TIFF 2023 | Achilles (Farhad Delaram, Iran/Germany/France) — Discovery
By Angelo Muredda
“I want to do something but I can’t,” ex-filmmaker Farid (Mirsaeed Molavian) tells his estranged wife early in Achilles, Farhad Delaram’s road-movie fable about breaking through political repression and administrative corruption in present-day Iran. Delaram’s directorial debut takes its title from Farid’s self-styled nickname. Like his mythological namesake, the aloof orthotist who has abandoned the fraught work of filmmaking due to the pressures of working under the regime finds his weak point tested when he encounters a young political prisoner named Hedieh (Behdokht Valian) being held against her will in the psych ward of his crumbling hospital, where she has injured her arm from banging on the walls. Snapping out of the apolitical haze of the past few years, where he’s retired to the hospital to “suffer with” those in pain rather than make (and be sanctioned for) political art, Farid decides to break her out and drive her as far as the Turkish border.
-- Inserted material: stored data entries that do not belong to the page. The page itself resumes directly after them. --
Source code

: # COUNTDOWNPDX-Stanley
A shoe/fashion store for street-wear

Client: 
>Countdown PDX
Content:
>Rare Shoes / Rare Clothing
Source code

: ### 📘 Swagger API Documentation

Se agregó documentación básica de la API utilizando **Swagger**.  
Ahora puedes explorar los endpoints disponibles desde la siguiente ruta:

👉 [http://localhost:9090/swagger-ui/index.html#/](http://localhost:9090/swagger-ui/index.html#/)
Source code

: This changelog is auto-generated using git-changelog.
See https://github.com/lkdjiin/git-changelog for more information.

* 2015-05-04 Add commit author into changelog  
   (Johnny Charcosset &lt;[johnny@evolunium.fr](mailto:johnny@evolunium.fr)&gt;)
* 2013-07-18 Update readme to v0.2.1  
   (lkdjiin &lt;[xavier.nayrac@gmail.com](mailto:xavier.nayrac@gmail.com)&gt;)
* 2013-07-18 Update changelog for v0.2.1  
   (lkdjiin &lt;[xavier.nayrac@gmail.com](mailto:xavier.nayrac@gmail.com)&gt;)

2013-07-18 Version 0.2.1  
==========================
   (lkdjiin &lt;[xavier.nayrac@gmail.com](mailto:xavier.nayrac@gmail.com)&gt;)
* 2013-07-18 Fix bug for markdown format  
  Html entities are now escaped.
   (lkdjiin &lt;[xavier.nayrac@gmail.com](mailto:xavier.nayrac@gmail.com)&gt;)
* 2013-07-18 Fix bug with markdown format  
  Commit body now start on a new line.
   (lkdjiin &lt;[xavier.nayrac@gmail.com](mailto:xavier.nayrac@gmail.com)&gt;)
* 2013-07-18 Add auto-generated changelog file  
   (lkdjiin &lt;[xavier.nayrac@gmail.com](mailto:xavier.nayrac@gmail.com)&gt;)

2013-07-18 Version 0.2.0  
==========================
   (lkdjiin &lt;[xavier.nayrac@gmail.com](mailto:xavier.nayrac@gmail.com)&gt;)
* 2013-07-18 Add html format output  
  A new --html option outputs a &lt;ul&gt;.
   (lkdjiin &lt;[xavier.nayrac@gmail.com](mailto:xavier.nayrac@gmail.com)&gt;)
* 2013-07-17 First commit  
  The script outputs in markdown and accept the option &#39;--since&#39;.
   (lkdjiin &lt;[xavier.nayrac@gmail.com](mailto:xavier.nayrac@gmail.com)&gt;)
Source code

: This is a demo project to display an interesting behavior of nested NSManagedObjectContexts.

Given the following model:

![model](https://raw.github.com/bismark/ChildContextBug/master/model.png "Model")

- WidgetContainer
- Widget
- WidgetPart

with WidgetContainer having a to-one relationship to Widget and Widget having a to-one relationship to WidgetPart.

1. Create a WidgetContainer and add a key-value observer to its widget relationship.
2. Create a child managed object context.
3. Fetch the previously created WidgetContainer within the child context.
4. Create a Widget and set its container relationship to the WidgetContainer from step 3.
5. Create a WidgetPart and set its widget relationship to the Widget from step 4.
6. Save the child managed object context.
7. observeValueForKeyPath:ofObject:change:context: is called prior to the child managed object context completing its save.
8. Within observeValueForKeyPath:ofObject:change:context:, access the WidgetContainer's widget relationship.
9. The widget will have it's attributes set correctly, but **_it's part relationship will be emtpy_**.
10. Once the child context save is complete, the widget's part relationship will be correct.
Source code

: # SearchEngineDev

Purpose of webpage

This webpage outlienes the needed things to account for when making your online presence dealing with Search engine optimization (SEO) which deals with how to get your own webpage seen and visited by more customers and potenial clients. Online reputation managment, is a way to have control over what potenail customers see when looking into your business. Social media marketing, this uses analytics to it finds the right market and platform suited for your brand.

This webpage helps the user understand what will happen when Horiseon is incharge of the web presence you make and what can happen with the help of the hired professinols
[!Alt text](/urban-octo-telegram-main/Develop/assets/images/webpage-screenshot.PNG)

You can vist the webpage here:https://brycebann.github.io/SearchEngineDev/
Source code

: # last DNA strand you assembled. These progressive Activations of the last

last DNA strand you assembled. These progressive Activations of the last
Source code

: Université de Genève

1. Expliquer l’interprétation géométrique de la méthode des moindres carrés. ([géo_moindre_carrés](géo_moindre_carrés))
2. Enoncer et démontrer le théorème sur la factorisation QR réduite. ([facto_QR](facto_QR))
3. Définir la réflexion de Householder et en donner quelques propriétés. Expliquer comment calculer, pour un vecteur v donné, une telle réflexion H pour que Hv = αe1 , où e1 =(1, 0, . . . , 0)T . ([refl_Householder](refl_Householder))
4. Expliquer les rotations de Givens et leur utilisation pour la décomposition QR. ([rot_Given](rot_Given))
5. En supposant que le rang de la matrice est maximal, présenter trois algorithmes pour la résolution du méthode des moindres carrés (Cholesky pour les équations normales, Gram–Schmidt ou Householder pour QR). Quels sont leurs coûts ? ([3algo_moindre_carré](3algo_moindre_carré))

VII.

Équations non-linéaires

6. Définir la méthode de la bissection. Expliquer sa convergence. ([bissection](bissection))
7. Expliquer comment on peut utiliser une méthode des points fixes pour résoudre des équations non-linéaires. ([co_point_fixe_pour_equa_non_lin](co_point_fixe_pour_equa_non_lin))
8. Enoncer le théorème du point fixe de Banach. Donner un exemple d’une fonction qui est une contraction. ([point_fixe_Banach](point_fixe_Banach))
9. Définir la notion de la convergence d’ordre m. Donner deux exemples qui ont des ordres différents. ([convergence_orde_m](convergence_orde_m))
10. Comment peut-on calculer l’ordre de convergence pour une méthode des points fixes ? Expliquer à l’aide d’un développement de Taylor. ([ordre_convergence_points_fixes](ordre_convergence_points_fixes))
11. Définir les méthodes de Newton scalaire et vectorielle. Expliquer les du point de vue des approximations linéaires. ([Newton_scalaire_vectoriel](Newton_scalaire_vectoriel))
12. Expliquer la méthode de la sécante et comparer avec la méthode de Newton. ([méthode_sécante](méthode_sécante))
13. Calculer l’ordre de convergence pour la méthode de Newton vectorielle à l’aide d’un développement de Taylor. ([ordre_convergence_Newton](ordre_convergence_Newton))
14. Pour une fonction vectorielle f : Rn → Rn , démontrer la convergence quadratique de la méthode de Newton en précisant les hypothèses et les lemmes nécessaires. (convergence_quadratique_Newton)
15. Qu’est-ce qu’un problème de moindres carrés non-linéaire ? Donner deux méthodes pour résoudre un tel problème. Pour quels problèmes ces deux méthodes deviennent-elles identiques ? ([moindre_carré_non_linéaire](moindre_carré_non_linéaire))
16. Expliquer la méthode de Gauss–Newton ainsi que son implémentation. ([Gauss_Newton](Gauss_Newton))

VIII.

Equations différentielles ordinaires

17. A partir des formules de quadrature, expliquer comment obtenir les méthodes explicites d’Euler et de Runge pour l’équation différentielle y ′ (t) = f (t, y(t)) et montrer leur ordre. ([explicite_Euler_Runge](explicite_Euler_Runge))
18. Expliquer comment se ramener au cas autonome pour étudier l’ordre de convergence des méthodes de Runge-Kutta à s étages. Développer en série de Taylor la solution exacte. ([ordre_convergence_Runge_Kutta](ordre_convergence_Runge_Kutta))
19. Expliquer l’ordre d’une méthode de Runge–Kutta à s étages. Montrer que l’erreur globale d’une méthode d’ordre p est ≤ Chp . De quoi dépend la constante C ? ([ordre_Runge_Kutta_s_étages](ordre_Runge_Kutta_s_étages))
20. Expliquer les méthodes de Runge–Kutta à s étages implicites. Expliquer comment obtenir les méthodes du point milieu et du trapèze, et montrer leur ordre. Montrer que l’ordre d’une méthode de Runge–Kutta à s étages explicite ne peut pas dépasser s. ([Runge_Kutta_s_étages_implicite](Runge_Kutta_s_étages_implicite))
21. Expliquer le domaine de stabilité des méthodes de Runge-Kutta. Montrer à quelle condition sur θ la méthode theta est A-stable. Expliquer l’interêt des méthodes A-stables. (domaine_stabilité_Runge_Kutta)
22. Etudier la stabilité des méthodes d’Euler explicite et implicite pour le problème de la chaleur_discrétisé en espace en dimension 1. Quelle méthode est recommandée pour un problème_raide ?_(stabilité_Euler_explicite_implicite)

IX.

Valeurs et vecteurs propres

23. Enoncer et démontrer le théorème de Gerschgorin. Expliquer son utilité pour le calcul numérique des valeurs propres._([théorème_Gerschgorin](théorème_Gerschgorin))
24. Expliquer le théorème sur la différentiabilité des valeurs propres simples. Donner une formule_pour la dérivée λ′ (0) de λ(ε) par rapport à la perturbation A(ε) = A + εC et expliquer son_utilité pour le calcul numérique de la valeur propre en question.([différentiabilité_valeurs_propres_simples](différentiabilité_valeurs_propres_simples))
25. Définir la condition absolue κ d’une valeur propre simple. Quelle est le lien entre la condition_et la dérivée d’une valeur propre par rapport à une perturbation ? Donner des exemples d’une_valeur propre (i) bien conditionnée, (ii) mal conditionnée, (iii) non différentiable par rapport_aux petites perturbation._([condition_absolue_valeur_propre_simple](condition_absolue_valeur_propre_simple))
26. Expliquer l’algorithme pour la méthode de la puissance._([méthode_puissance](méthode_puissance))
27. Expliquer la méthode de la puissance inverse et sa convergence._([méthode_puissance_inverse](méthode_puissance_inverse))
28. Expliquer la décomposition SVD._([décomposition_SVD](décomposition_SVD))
As the title and the extended conceit of wailing against implacable walls suggests, Achilles is not especially subtle about its thematic project, even going so far as to explicitly annotate the metaphor in the epilogue. Yet Delaram’s has a rich way with imagery—including the mouldy ceiling in Farid’s office, which one bumbling administrator promises is “on the hospital’s agenda” after three months of his complaints—and a novelistic attention to how the smallest actions and gestures reveal character. And while his script sometimes feels overwritten, as when secondary characters like Farid’s wife and father go out of their way to define our protagonist’s personality and political hangups, seemingly for the viewer’s benefit, Delaram’s penchant for symbolism and command of imagery align nicely in the audacious and powerful denouement, where Farid finds his way back to the heady world of filmmaking through direct action, not by turning away from the world but by putting his body into his art.